Current through all regulations passed and filed through September 16, 2024
(A)
Policy
statement
The university of Toledo ("UToledo")
will make reasonable efforts to limit the use and disclosure of individually
identifiable protected health information to the minimum necessary to comply
with any requests and make reasonable efforts to limit its own request to other
organizations to similar minimum necessary request.
(B)
Purpose of
policy
To comply with the minimum necessary
use and disclosure guidelines for protected health information ("PHI") in
accordance with the Health Insurance Portability and Accountability Act of 1996
("HIPAA"), Administrative Simplification Act Privacy Rule 45 C.F.R. 160, 162
and 164 and HITECH Act.
(C)
Scope
This policy applies to university of
Toledo physicians ("UTP") affiliated covered entities ("ACE") and all UToledo
covered components (hybrid) and their respective workforce members.
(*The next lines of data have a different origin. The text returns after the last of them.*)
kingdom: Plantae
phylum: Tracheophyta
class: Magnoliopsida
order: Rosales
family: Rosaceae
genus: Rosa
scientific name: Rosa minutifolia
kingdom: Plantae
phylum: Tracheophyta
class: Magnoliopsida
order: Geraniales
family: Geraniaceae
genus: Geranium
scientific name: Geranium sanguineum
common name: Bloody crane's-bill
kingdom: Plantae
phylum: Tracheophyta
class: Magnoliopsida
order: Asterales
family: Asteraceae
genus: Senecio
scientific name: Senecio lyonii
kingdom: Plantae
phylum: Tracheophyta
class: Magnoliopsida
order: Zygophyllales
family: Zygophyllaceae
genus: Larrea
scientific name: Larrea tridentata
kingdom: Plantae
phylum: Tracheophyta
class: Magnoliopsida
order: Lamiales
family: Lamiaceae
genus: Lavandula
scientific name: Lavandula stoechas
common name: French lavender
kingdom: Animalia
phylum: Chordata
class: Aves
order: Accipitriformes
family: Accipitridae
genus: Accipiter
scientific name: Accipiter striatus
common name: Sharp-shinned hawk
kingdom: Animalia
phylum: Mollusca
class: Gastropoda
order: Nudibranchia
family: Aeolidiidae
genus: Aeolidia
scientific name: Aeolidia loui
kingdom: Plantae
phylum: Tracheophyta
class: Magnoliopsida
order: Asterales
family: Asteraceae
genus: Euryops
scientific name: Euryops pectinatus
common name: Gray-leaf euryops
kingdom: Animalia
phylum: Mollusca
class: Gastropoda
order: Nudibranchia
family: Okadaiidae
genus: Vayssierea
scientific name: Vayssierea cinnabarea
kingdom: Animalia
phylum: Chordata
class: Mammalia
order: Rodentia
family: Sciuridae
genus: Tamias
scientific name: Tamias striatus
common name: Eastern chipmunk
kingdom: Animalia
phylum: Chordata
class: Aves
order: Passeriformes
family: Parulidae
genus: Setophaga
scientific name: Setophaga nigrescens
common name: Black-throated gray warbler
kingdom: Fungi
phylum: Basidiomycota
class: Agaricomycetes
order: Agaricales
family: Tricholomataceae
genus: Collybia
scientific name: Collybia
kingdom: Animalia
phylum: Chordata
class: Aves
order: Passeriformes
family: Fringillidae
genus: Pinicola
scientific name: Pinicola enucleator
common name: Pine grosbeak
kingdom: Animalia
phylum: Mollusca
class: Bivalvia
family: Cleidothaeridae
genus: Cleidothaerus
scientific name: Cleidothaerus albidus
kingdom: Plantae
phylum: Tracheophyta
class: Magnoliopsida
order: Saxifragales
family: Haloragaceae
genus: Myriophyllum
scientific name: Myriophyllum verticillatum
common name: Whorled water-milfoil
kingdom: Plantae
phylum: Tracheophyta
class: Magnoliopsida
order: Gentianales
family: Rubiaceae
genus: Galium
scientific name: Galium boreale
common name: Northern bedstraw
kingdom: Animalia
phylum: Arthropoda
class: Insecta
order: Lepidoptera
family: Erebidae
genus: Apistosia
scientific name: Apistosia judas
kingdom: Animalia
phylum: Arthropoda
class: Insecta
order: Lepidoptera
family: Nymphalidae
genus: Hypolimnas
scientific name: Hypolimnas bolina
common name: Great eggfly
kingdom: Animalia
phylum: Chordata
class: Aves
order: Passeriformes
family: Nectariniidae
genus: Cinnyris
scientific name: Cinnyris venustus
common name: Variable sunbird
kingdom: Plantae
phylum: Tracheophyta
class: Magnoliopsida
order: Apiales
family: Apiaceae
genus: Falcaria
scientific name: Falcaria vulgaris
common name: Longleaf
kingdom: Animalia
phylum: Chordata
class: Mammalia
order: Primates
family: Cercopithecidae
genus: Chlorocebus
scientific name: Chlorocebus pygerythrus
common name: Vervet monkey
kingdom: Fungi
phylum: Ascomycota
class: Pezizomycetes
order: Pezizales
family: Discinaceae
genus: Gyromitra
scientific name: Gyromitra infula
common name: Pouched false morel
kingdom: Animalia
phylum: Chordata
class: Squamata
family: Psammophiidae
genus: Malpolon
Covered
components are determined by the privacy and security committee and documented
on the hybrid list that can be located on the UToledo healthcare compliance and
privacy website located at: https://www.utoledo.edu/offices/compliance/
(D)
Procedure
(1)
The exceptions to
the minimum necessary restrictions set forth in this policy and under HIPAA, do
not apply to the following uses and disclosures:
(a)
A healthcare
provider for treatment purposes, including for emergencies;
(b)
The individual
who is the subject of the information seeks access;
(c)
Request is made
as a result of a valid authorization;
(d)
Accounting of
disclosures;
(e)
Uses or disclosures required for compliance with HIPAA;
and
(f)
The secretary of the department of health and human
services as may be required for compliance and enforcement
purposes;
(g)
Disclosures required by law.
(2)
Access for
treatment purposes
Complete access to a patient's entire
medical record, both paper and computerized, in order to provide appropriate
and efficient treatment to a patient during the patient care episode is
required for the following:
(a)
Direct care providers: physicians, residents, nurses
and allied health care providers, case management personnel, medical assistants
and direct support personnel.
(b)
Students:
medical, nursing, and other allied health.
(c)
Faculty: medical,
nursing and other allied health.
(d)
Indirect care
providers involved in provision of diagnostic testing, i.e., laboratory,
radiology and heart and vascular require access to PHI necessary to perform the
test.
(3)
Minimum necessary requests for PHI must be limited to
what is reasonably necessary to accomplish the purpose of the request. Request
made on a routine and recurring basis must be limited to the PHI necessary to
accomplish the purpose of the request.
(a)
Verbal
communications: personnel will not engage in verbal communication of PHI in
public areas if possible, and in cases where necessary, will use reasonable
precautions to reduce the risk of being overheard by others such as using
lowered tones.
(b)
PHI listed on white boards or sign in sheets used in
the provision of healthcare will be posted out of the public view to the extent
possible and contain only those elements necessary to accomplish their purpose
(i.e., diagnosis information would "not" be necessary on a sign in
sheet).
(c)
Requests for PHI from other healthcare providers for
continuity of care is permitted.
(d)
Requests for PHI
made, other than continuity of care, will be limited to that which is
reasonably necessary to accomplish the purpose for which the request was
made.
(e)
Requests for PHI made from hybrid and affiliate covered
entities from other healthcare providers, other than for treatment, will be
reviewed by the health information management department or the privacy officer
to determine the amount of PHI necessary to release to accomplish the purpose
of the request.
(4)
Health
information management ("HIM"), is the office responsible for the full legal
medical record. The inpatient full legal medical record is the onecontent
application. HIM in conjunction with health information technology ("HIT") will
be responsible for granting direct access to the medical record system.
A detailed matrix of access to PHI will
be held by health information management with input from clinical informatics.
The minimum necessary PHI access matrix is based on the role of the individual
and the "need to know criteria" in the performance of their job and in some
cases their job location.
See addendum A (full access), addendum
B (limited access), addendum C (outside access).